04 Pre‐binning - GeertsManon/EEG_Metagenomics GitHub Wiki

⚠️ ⚠️ ⚠️ A quick reminder: an interactive session with 8 threads is required for this part. If you haven't requested one yet, please do so before proceeding. Here are the instructions for requesting an interactive session.

How do you know?

If you see tier2-p-login after your personal VSC username, it means you are on the login node and still need to request an interactive session.

If you rather see rXXiXXnXX after your personal VSC username, then you are good to go:

Also make sure you are in the correct folder:

cd $VSC_DATA/EEG_metagenomics/exercises

Introduction

Before we begin grouping contigs into bins, it's helpful to examine what is already in our assembly. Think of this as reconnaissance - we want to understand the types of organisms and genes we are working with before trying to reconstruct their genomes.

At this stage, we have thousands of contigs that could belong to dozens of different organisms. Before using coverage (read depth) patterns and sequence composition to group them (the actual binning process), we can use gene-based methods to gain initial insights.

Gene detection

HMM (Hidden Markov Model) sources are collections of statistical models that can recognize specific genes or protein families based on their sequence patterns. Gene detection using these models allows us to identify specific genes without knowing which organism they belong to. We'll use two particularly useful sets of genes:

Single-Copy Core Genes (SCGs): These are housekeeping genes that typically appear exactly once per genome across most bacteria and archaea. By detecting these genes now, we're setting ourselves up for quality assessment after binning. Here's why they're so powerful:
- Completeness estimation: A complete bacterial genome should contain ~100-140 specific SCGs (depending on the marker set). If your bin has 120 out of 139 expected SCGs, it's ~86% complete.
- Contamination detection: Because these genes should appear only once per genome, finding multiple copies suggests your bin contains sequences from more than one organism. If you find 2 copies of the same SCG, your bin is likely contaminated.
- Taxonomic classification: The identified SCG sequences will be compared against the Genome Taxonomy Database (GTDB, https://gtdb.ecogenomic.org/), a reference database containing taxonomic classifications for thousands of bacterial and archaeal genomes.
Ribosomal RNA genes (rRNAs): HMMs can also detect ribosomal genes (16S, 23S, 5S, ... rRNA), which are excellent taxonomic markers. These genes are highly conserved but have just enough variation to distinguish different organisms.

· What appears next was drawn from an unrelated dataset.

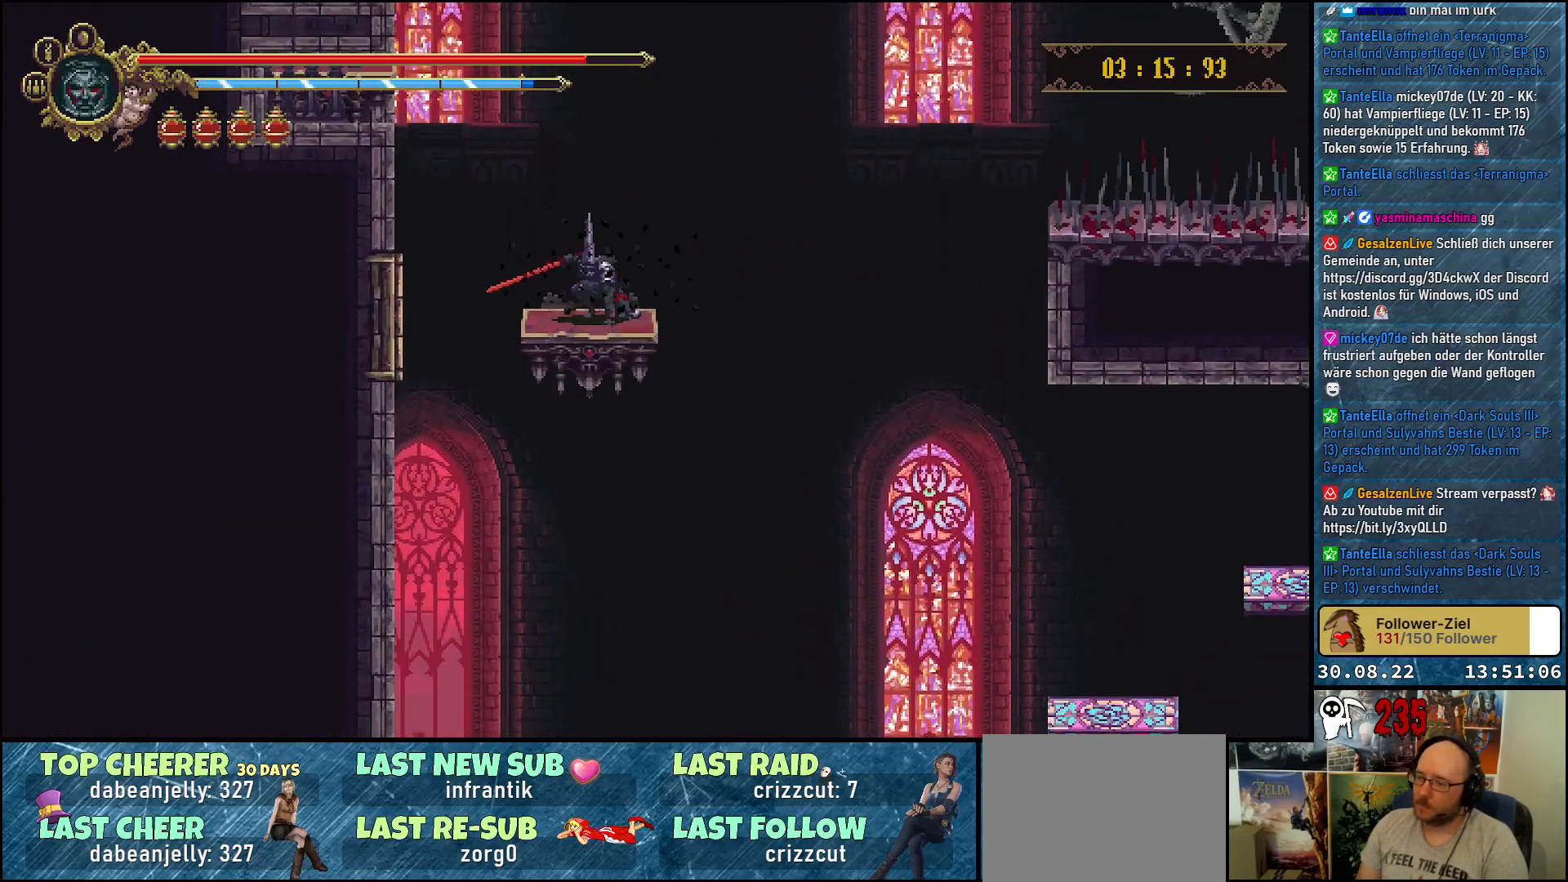
{"buttons": ["DPAD_DOWN"], "left_stick": "center", "right_stick": "center", "events": []}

Why do this before binning? This pre-exploration gives us valuable context. If we know certain contigs contain ribosomal genes or specific SCGs, we can use that information to guide our manual binning decisions. More importantly, by running the HMM searches now, we ensure that when we create bins later, Anvi'o can immediately calculate completeness and contamination statistics based on the SCG profiles.

# The following command should only take about 30s:
anvi-run-hmms \
    -c contigs.db \
    --num-threads 8

# The following command will take ~2.5 minutes:
anvi-run-scg-taxonomy \
    -c contigs.db \
    --num-threads 8 \
    --scgs-taxonomy-data-dir $VSC_DATA

Create a nested SSH tunnel

So far, all our computations have been running on the VSC cluster — but the cluster doesn't have a screen (or a Graphical User Interface, GUI). To actually visualize the results (anvi'o opens an interactive web page), we need to bridge the gap between the remote compute node and your local browser. We do this with a nested SSH tunnel: a chain of connections that routes traffic from your laptop → login node → compute node, making it appear as if the anvi'o web server is running locally on your machine.

Step 1: First, start the anvi'o visualization on the compute node. Fill in the X's with your personal VSC username:

anvi-display-contigs-stats contigs.db --port XXXXX

This will output:

Step 2: Now open ⚠️ a new ⚠️ Terminal window (Mac/Linux) or PowerShell (Windows) on your local computer and ⚠️ do not close the terminal where anvi'o is running ⚠️. We will use this new window to set up the SSH tunnel that connects your browser to the cluster.

Step 3: Build the first part of the tunnel by running the following command, and fill in the X's with your personal VSC username:

ssh -L XXXXX:localhost:XXXXX [email protected]

You will be prompted to open a firewall verification link in your browser.

Step 4: On the login node (in that same terminal, after authentication), run:

ssh -L XXXXX:localhost:XXXXX rXXiXXnXX

Replace rXXiXXnXX with your compute node name (described in Step 2 — check your prompt, e.g. vscXXXXX@r25i27n01).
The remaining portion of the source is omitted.